Hoggan is actually reading nearly verbatim quotes at the end there from philosophy professor Jason Stanley’s New York Times June 25, 2011, “The Ways of Silencing” (at a time when Stanley was at Rutgers University). The verbatim quote about Fox News’ audience appears in Stanley’s piece nine paragraphs later – an assertion that can either be accepted without question, as Hoggan did with it, or refuted. I encountered my own variation of that assertion when a critic at my ICCC9 video’s comment section (who repeatedly called me a liar in what some might call a harassment-style manner) told me essentially that Fox News and other conservative media offers no ‘fair and balanced opportunity’ for IPCC climate scientists. I pointed out how that is a demonstratively unsupportable position. Again, a window into the world of believing an assertion simply because it sounds like it might be true.

But Hoggan’s quoting of Deborah Tannen, initially sounding like a valid point about ‘ignoring IPCC science conclusions while trashing the character of its scientists’, instead backfires in spectacular fashion. Tannen is the very same woman I wrote about in my 2011 GlobalWarming.org guest post “‘Media Too Fair to Climate Skeptics’, say reporters who’ve been unfair to skeptics”, where I quoted her saying:

The two-sides approach creates a need to find spokespersons to represent “the other side,” even if it is a widely discredited position. For example, as Ross Gelbspan demonstrated in his book The Heat Is On, there is widespread agreement among experts and ample scientific evidence about the reality of global climate change, yet some Americans still consider this issue “controversial” because any article or program about it includes the same few fringe researchers who question its reality based on dubious research paid for by the fossil fuel industry.  …..
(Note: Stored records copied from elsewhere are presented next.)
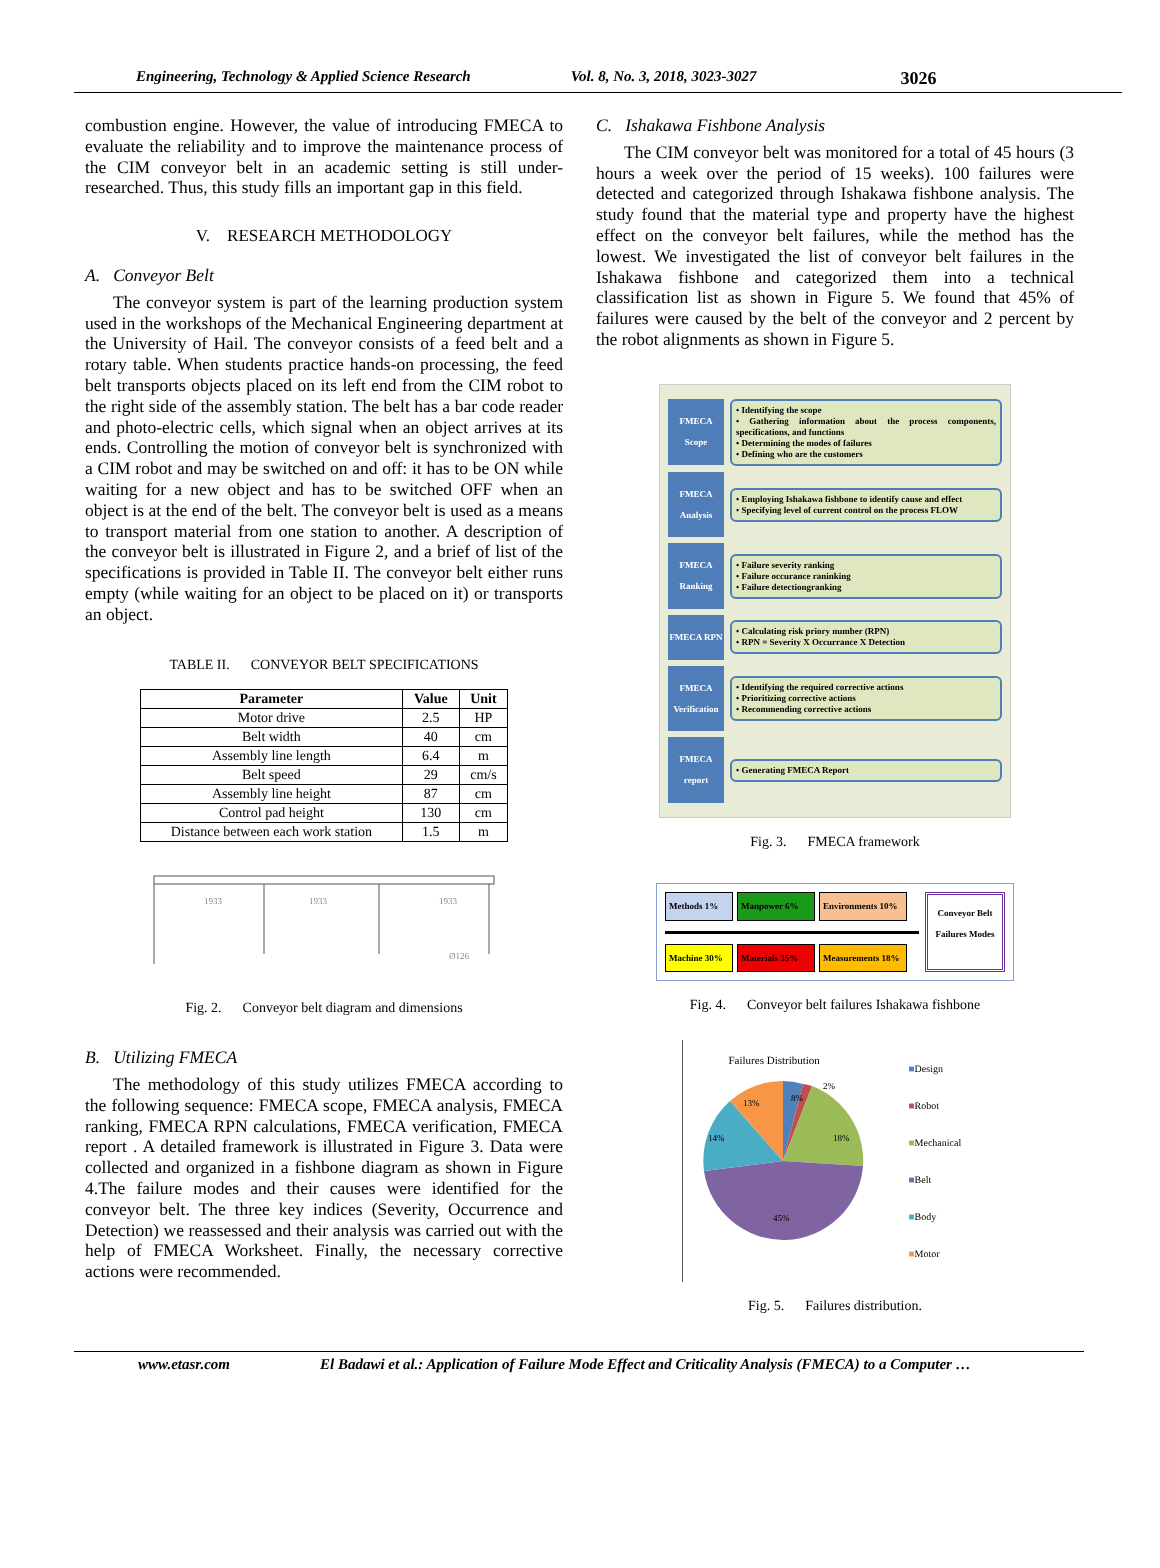Engineering, Technology & Applied Science Research Vol. 8, No. 3, 2018, 3023-3027 3026
combustion engine. However, the value of introducing FMECA to evaluate the reliability and to improve the maintenance process of the CIM conveyor belt in an academic setting is still under-researched. Thus, this study fills an important gap in this field.
V. RESEARCH METHODOLOGY
A. Conveyor Belt
The conveyor system is part of the learning production system used in the workshops of the Mechanical Engineering department at the University of Hail. The conveyor consists of a feed belt and a rotary table. When students practice hands-on processing, the feed belt transports objects placed on its left end from the CIM robot to the right side of the assembly station. The belt has a bar code reader and photo-electric cells, which signal when an object arrives at its ends. Controlling the motion of conveyor belt is synchronized with a CIM robot and may be switched on and off: it has to be ON while waiting for a new object and has to be switched OFF when an object is at the end of the belt. The conveyor belt is used as a means to transport material from one station to another. A description of the conveyor belt is illustrated in Figure 2, and a brief of list of the specifications is provided in Table II. The conveyor belt either runs empty (while waiting for an object to be placed on it) or transports an object.
TABLE II. CONVEYOR BELT SPECIFICATIONS
| Parameter | Value | Unit |
| --- | --- | --- |
| Motor drive | 2.5 | HP |
| Belt width | 40 | cm |
| Assembly line length | 6.4 | m |
| Belt speed | 29 | cm/s |
| Assembly line height | 87 | cm |
| Control pad height | 130 | cm |
| Distance between each work station | 1.5 | m |
1933
1933
1933
Ø126
Fig. 2. Conveyor belt diagram and dimensions
B. Utilizing FMECA
The methodology of this study utilizes FMECA according to the following sequence: FMECA scope, FMECA analysis, FMECA ranking, FMECA RPN calculations, FMECA verification, FMECA report . A detailed framework is illustrated in Figure 3. Data were collected and organized in a fishbone diagram as shown in Figure 4.The failure modes and their causes were identified for the conveyor belt. The three key indices (Severity, Occurrence and Detection) we reassessed and their analysis was carried out with the help of FMECA Worksheet. Finally, the necessary corrective actions were recommended.
C. Ishakawa Fishbone Analysis
The CIM conveyor belt was monitored for a total of 45 hours (3 hours a week over the period of 15 weeks). 100 failures were detected and categorized through Ishakawa fishbone analysis. The study found that the material type and property have the highest effect on the conveyor belt failures, while the method has the lowest. We investigated the list of conveyor belt failures in the Ishakawa fishbone and categorized them into a technical classification list as shown in Figure 5. We found that 45% of failures were caused by the belt of the conveyor and 2 percent by the robot alignments as shown in Figure 5.
FMECA Scope
• Identifying the scope
• Gathering information about the process components, specifications, and functions
• Determining the modes of failures
• Defining who are the customers
FMECA Analysis
• Employing Ishakawa fishbone to identify cause and effect
• Specifying level of current control on the process FLOW
FMECA Ranking
• Failure severity ranking
• Failure occurance raninking
• Failure detectiongranking
FMECA RPN
• Calculating risk priory number (RPN)
• RPN = Severity X Occurrance X Detection
FMECA Verification
• Identifying the required corrective actions
• Prioritizing corrective actions
• Recommending corrective actions
FMECA report
• Generating FMECA Report
Fig. 3. FMECA framework
Methods 1% Manpower 6% Environments 10%
Machine 30% Materials 35% Measurements 18%
Conveyor Belt Failures Modes
Fig. 4. Conveyor belt failures Ishakawa fishbone
Failures Distribution
8%
2%
18%
45%
14%
13%
■Design
■Robot
■Mechanical
■Belt
■Body
■Motor
Fig. 5. Failures distribution.
www.etasr.com El Badawi et al.: Application of Failure Mode Effect and Criticality Analysis (FMECA) to a Computer …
All individuals have a right to say what they want, but universities have no obligation to amplify the message of any particular individual by providing a platform and the credibility implied by the invitation to speak. On the contrary, all members of a university community have a responsibility to ensure that the halls of learning do not become an echo chamber for the spread of disinformation in the name of free speech.

To justify preventing disinformation from being heard, you must first prove it is disinformation. When Tannen cites Gelbspan as proof of skeptic scientists’ disinformation and Gelbspan himself never proves those skeptics were paid and instructed to lie and fabricate false reports, Tannen becomes hopelessly stuck with the appearance of attacking the motives and character of critics who oppose something she belies is true, but cannot prove is true. By citing both Tannen and Gelbspan (as I detailed in my prior post here), Hoggan takes on the same damaging appearance.

All paths lead to Gelbspan, and neither Hoggan nor Tannen are the least bit qualified to say skeptics’ research is “dubious” or “disinformation.” Yet Tannen, Hoggan, and Gelbspan use exactly the kind of disinformation they themselves imply is an unacceptable tactic, in order to support a side of the global warming issue that apparently cannot stand on its substantive claim but instead feels a compulsion to silence its critics by calling them ‘shills working for the fossil fuel industry.’ Accusing skeptic scientists of venal motivations sure makes it easy for all three – and arguably all others repeating those accusations – to dismiss skeptics’ valid criticism, doesn’t it?